┌────────
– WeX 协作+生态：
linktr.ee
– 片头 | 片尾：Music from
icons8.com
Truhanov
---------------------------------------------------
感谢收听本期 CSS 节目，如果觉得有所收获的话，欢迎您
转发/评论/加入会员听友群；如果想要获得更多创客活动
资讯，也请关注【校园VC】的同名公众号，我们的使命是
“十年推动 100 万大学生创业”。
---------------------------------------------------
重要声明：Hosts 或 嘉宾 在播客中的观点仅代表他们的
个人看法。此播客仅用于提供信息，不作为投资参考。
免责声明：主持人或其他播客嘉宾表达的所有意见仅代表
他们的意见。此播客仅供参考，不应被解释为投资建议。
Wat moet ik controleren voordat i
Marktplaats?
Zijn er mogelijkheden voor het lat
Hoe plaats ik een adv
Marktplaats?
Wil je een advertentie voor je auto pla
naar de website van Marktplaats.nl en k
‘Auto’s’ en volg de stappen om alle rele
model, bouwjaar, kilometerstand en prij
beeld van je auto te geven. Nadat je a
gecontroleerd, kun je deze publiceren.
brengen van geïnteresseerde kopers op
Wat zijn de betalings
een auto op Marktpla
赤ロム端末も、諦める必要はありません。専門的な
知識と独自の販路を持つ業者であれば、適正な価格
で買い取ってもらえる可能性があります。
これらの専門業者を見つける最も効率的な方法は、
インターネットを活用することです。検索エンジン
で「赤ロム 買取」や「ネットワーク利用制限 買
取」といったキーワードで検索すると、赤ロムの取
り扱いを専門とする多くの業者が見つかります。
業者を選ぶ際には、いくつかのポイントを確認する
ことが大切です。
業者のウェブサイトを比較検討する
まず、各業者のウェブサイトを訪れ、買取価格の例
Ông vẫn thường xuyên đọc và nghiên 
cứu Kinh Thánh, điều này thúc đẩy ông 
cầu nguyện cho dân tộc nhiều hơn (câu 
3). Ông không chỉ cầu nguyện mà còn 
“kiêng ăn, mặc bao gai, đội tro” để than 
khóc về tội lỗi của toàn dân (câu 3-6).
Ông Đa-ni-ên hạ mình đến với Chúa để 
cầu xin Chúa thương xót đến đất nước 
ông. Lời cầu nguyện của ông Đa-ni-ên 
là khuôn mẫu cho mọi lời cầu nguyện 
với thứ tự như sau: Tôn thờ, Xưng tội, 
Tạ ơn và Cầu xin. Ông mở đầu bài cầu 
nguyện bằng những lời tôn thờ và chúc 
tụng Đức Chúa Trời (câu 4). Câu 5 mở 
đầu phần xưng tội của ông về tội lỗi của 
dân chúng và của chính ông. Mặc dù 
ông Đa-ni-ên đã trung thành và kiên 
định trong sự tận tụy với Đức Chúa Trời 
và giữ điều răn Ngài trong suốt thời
└────────
Show each line in the rows above that contains the word "điều", copying every such line in full.

cứu Kinh Thánh, điều này thúc đẩy ông 
và giữ điều răn Ngài trong suốt thời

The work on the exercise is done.